Provided text:
::::::::
The Two Sisters or The Serruys Sisters

The Two Sisters or The Serruys Sisters
Artist
Creation date
Materials
oil on canvas with painted wood frame
Dimensions
23 5/8 x 27 9/16 in.
Credit line
The Holliday Collection
Accession number
79.317
Collection
Currently On View In
Robert H. & Ina M. Mohlman Gallery

The compelling presence of this double portrait is due as much to Lemmen's bold use of color as to the psychological overtones often found in his images. The color scheme is dominated by the red dresses and the blue backdrop, while dots of orange and green are distributed across both color zones. Lemmen's use of these colors illustrates the law of simultaneous contrast, that applying complementary hues-or opposites on the color wheel-in adjacent areas intensifies their difference and stimulates a brilliant effect.
::::::::
Information provided:
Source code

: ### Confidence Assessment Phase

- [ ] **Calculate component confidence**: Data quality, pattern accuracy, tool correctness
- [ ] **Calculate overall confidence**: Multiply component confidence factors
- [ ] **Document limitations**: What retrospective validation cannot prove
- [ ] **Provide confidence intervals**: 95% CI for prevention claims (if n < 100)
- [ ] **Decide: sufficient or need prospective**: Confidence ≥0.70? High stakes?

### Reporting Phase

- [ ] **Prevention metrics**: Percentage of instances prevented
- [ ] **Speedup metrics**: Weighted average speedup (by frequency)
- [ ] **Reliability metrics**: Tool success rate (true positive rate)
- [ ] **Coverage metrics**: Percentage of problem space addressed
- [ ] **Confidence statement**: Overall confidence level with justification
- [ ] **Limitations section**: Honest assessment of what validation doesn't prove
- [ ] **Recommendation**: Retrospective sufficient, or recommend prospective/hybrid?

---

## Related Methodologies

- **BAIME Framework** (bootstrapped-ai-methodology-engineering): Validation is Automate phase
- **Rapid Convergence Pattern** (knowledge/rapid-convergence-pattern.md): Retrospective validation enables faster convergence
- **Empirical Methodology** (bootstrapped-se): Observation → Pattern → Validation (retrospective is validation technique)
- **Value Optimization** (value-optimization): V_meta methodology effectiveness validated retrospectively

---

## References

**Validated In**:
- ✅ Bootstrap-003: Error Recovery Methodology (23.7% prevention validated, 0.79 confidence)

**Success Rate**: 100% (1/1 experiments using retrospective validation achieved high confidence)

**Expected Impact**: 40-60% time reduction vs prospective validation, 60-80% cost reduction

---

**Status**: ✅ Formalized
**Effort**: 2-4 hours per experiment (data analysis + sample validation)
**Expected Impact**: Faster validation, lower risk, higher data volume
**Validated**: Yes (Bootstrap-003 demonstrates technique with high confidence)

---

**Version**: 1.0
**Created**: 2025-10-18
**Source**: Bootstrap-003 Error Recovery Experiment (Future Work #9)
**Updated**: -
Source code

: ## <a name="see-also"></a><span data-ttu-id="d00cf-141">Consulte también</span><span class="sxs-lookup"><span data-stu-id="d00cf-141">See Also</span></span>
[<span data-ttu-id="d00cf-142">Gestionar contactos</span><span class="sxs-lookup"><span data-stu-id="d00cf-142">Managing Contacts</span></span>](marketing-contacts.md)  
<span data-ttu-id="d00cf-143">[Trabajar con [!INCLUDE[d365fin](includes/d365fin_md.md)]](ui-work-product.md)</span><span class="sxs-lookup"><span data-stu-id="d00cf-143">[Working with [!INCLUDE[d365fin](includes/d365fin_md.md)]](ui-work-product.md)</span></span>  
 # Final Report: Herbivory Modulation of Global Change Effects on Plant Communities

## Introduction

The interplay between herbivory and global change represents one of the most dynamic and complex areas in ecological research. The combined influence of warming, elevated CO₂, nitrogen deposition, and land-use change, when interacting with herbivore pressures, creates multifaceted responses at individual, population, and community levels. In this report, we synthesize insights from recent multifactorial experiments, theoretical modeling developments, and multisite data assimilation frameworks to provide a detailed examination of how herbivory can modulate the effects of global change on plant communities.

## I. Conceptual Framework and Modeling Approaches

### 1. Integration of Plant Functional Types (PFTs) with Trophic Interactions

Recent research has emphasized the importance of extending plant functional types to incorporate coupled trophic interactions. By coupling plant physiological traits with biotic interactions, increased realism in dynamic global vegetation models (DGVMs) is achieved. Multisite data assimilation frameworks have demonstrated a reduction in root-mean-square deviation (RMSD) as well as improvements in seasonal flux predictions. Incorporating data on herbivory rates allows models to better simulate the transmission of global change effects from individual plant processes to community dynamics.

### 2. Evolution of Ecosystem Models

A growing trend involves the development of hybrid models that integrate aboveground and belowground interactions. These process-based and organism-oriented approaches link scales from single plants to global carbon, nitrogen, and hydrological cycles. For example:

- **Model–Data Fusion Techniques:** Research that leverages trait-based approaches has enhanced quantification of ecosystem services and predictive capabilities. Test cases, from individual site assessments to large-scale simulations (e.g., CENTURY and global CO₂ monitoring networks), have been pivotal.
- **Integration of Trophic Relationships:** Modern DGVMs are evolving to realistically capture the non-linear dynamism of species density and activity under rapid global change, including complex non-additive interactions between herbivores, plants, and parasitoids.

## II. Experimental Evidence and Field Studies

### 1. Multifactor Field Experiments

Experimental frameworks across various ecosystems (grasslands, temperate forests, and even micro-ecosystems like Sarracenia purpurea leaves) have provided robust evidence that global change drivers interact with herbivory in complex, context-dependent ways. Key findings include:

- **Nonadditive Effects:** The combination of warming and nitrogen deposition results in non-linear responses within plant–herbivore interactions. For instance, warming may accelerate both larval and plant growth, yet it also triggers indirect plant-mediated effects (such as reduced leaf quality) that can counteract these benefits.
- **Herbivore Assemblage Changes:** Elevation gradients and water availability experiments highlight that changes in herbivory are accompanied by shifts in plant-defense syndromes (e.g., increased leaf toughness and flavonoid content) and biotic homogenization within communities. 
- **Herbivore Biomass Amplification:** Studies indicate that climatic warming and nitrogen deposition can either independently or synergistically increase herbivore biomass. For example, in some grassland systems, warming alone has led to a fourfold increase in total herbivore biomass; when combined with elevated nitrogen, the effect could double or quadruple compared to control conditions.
::::::::
Task to complete:
Rewrite the part of the entry on The Two Sisters or The Serruys Sisters between "Credit line" and "a brilliant effect.", inclusive, and swap "backdrop" for "background".

Reply to the exercise:
Credit line
The Holliday Collection
Accession number
79.317
Collection
Currently On View In
Robert H. & Ina M. Mohlman Gallery

The compelling presence of this double portrait is due as much to Lemmen's bold use of color as to the psychological overtones often found in his images. The color scheme is dominated by the red dresses and the blue background, while dots of orange and green are distributed across both color zones. Lemmen's use of these colors illustrates the law of simultaneous contrast, that applying complementary hues-or opposites on the color wheel-in adjacent areas intensifies their difference and stimulates a brilliant effect.